EXERCISE MATERIAL:
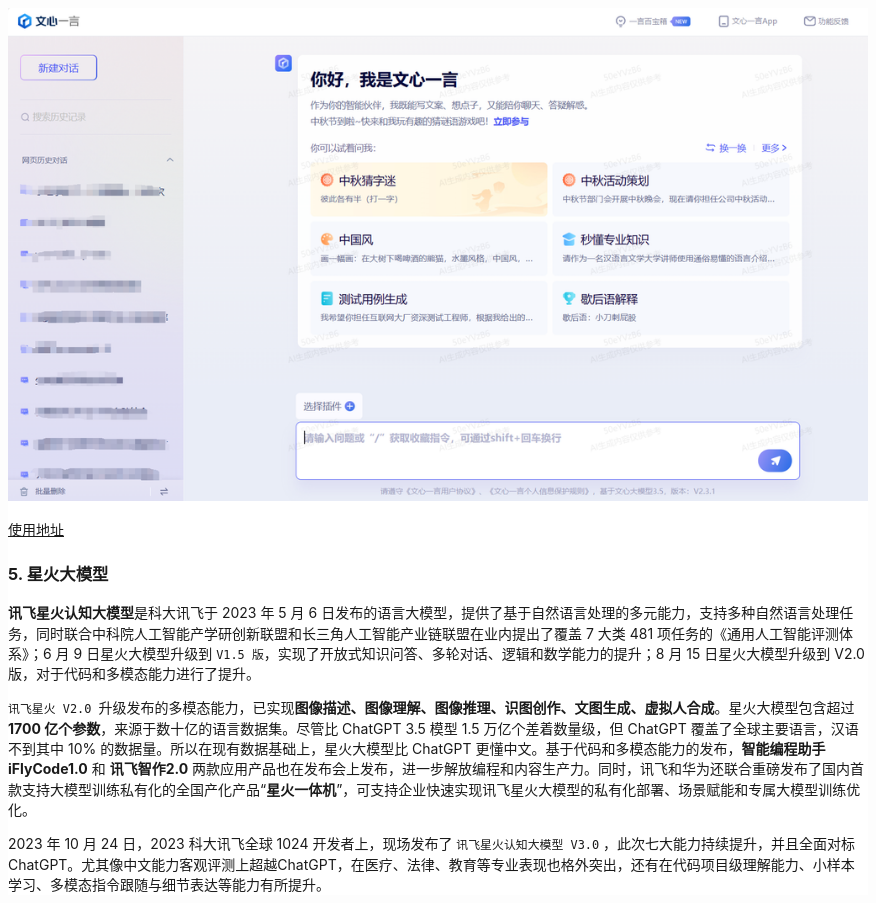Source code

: ![](../../figures/文心一言.PNG)

[使用地址](https://yiyan.baidu.com)

### 5. 星火大模型

**讯飞星火认知大模型**是科大讯飞于 2023 年 5 月 6 日发布的语言大模型，提供了基于自然语言处理的多元能力，支持多种自然语言处理任务，同时联合中科院人工智能产学研创新联盟和长三角人工智能产业链联盟在业内提出了覆盖 7 大类 481 项任务的《通用人工智能评测体系》；6 月 9 日星火大模型升级到 `V1.5 版`，实现了开放式知识问答、多轮对话、逻辑和数学能力的提升；8 月 15 日星火大模型升级到 V2.0 版，对于代码和多模态能力进行了提升。

`讯飞星火 V2.0 `升级发布的多模态能力，已实现**图像描述、图像理解、图像推理、识图创作、文图生成、虚拟人合成**。星火大模型包含超过**1700 亿个参数**，来源于数十亿的语言数据集。尽管比 ChatGPT 3.5 模型 1.5 万亿个差着数量级，但 ChatGPT 覆盖了全球主要语言，汉语不到其中 10% 的数据量。所以在现有数据基础上，星火大模型比 ChatGPT 更懂中文。基于代码和多模态能力的发布，**智能编程助手iFlyCode1.0** 和 **讯飞智作2.0** 两款应用产品也在发布会上发布，进一步解放编程和内容生产力。同时，讯飞和华为还联合重磅发布了国内首款支持大模型训练私有化的全国产化产品“**星火一体机**”，可支持企业快速实现讯飞星火大模型的私有化部署、场景赋能和专属大模型训练优化。

2023 年 10 月 24 日，2023 科大讯飞全球 1024 开发者上，现场发布了 `讯飞星火认知大模型 V3.0` ，此次七大能力持续提升，并且全面对标ChatGPT。尤其像中文能力客观评测上超越ChatGPT，在医疗、法律、教育等专业表现也格外突出，还有在代码项目级理解能力、小样本学习、多模态指令跟随与细节表达等能力有所提升。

THE TASK:
Please write out every line of the entries above without changes, leaving the pictures out of your answer.

RESPONSE BOX:
Source code

: ![](../../figures/文心一言.PNG)

[使用地址](https://yiyan.baidu.com)

### 5. 星火大模型

**讯飞星火认知大模型**是科大讯飞于 2023 年 5 月 6 日发布的语言大模型，提供了基于自然语言处理的多元能力，支持多种自然语言处理任务，同时联合中科院人工智能产学研创新联盟和长三角人工智能产业链联盟在业内提出了覆盖 7 大类 481 项任务的《通用人工智能评测体系》；6 月 9 日星火大模型升级到 `V1.5 版`，实现了开放式知识问答、多轮对话、逻辑和数学能力的提升；8 月 15 日星火大模型升级到 V2.0 版，对于代码和多模态能力进行了提升。

`讯飞星火 V2.0 `升级发布的多模态能力，已实现**图像描述、图像理解、图像推理、识图创作、文图生成、虚拟人合成**。星火大模型包含超过**1700 亿个参数**，来源于数十亿的语言数据集。尽管比 ChatGPT 3.5 模型 1.5 万亿个差着数量级，但 ChatGPT 覆盖了全球主要语言，汉语不到其中 10% 的数据量。所以在现有数据基础上，星火大模型比 ChatGPT 更懂中文。基于代码和多模态能力的发布，**智能编程助手iFlyCode1.0** 和 **讯飞智作2.0** 两款应用产品也在发布会上发布，进一步解放编程和内容生产力。同时，讯飞和华为还联合重磅发布了国内首款支持大模型训练私有化的全国产化产品“**星火一体机**”，可支持企业快速实现讯飞星火大模型的私有化部署、场景赋能和专属大模型训练优化。

2023 年 10 月 24 日，2023 科大讯飞全球 1024 开发者上，现场发布了 `讯飞星火认知大模型 V3.0` ，此次七大能力持续提升，并且全面对标ChatGPT。尤其像中文能力客观评测上超越ChatGPT，在医疗、法律、教育等专业表现也格外突出，还有在代码项目级理解能力、小样本学习、多模态指令跟随与细节表达等能力有所提升。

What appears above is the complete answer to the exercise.